SON OF SUMMER SCI-FI, FANTASY & HORROR: DEMON SEED / ROSEMARY’S BABY

Julie Christie DEMON SEED

Julie Christie is trapped in a suburban nightmare in Donald Cammell’s DEMON SEED

DEMON SEED (Donald Cammell, 1977)
Film Forum
209 West Houston St.
Friday, August 30, 1:00, 5:20, 9:40
Series runs through September 5
212-727-8110
www.filmforum.org

Back at Film Forum for the first time in seventeen years, the “Son of Summer Sci-Fi, Fantasy & Horror” series continues on August 30 with an inspired double feature of movies dealing with alternative forms of motherhood. First up is Donald Cammell’s creepy, claustrophobic 1977 futuristic thriller Demon Seed. Based on the novel by Dean R. Koontz, the film stars a surprisingly game Julie Christie as Susan Harris, a frustrated housewife whose husband, Alex (Fritz Weaver), is the leader of a team that has built a master computer known as Proteus (voiced by Robert Vaughn). When Alex goes off for several months to further Proteus’s already impressive attributes, the supercomputer starts developing a mind of its own, locking Susan in the house and deciding she must give birth to its child.
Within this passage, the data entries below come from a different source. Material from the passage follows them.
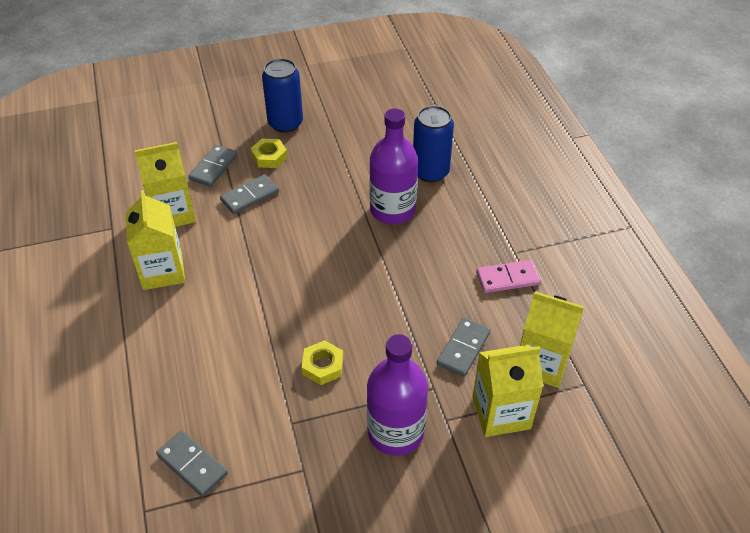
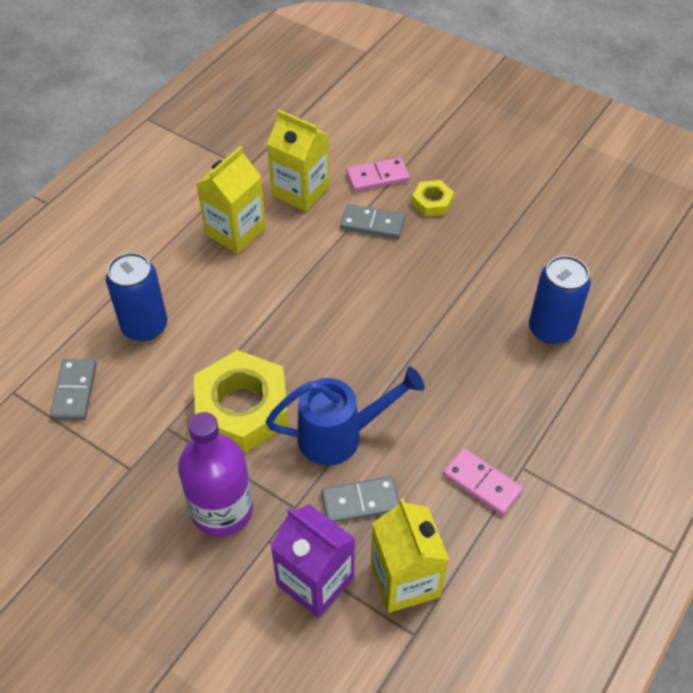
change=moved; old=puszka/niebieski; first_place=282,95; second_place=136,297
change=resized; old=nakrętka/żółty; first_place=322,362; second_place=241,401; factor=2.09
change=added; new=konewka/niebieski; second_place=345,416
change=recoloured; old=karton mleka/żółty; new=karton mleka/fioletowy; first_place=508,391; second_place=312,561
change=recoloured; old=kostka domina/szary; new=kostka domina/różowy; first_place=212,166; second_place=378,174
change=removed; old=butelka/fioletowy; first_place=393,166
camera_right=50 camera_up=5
Cammell, who codirected Performance with Nicolas Roeg, fills Demon Seed with trippy, psychedelic visuals and cool technological flourishes, along with an electronic score by Ian Underwood and Lee Ritenour supplementing Jerry Fielding’s central musical themes. The film delves into suburban paranoia with Toffler-esque flare and an Orwellian fear of artificial intelligence. The film harkens back to Stanley Kubrick’s 2001: A Space Odyssey and Joseph Sargent’s Colossus: The Forbin Project while also influencing such future films as John Badham’s WarGames, which also names its supercomputer “Joshua” and casts Weaver look-alike John Wood as computer creator Dr. Stephen Falken.

ROSEMARY’S BABY

Mia Farrow is trapped in an urban nightmare in Roman Polanski’s ROSEMARY’S BABY

ROSEMARY’S BABY (Roman Polanski, 1968)
Friday, August 30, 2:50, 7:10
www.filmforum.org

Film Forum programmer Bruce Goldstein has paired Demon Seed with another gripping tale that offers a frightening look at mothering evil. Based on the novel by Ira Levin, Rosemary’s Baby is one of the greatest psychological horror films ever made. When Rosemary (Mia Farrow) and Guy Woodhouse (John Cassavetes) move into the fancy Upper West Side apartment complex the Bramford (the Dakota), ready to start a family, Rosemary slowly grows suspicious of Guy’s new friends, particularly the sweet old couple next door (Oscar winner Ruth Gordon and Sidney Blackmer). The paranoid thriller is filled with truly scary scenes, both inside the apartment and on the streets of New York City. Like Demon Seed, it also includes a crazed conception scene and similar themes leading to their inevitable conclusions. While Rosemary’s Baby is by far the better film, with well-flushed-out characters and genuine scares that are not driven by technology but instead by inner (and outer) demons, it makes for a great double feature with Cammell’s truly whack Demon Seed. “Son of Summer Sci-Fi, Fantasy & Horror” continues through September 5 with such other double features as the 1958 and 1986 versions of The Fly, Quatermass and the Pit and Village of the Damned, It Came from Beneath the Sea and 20 Million Miles to Earth, and The Day the Earth Stood Still and War of the Worlds.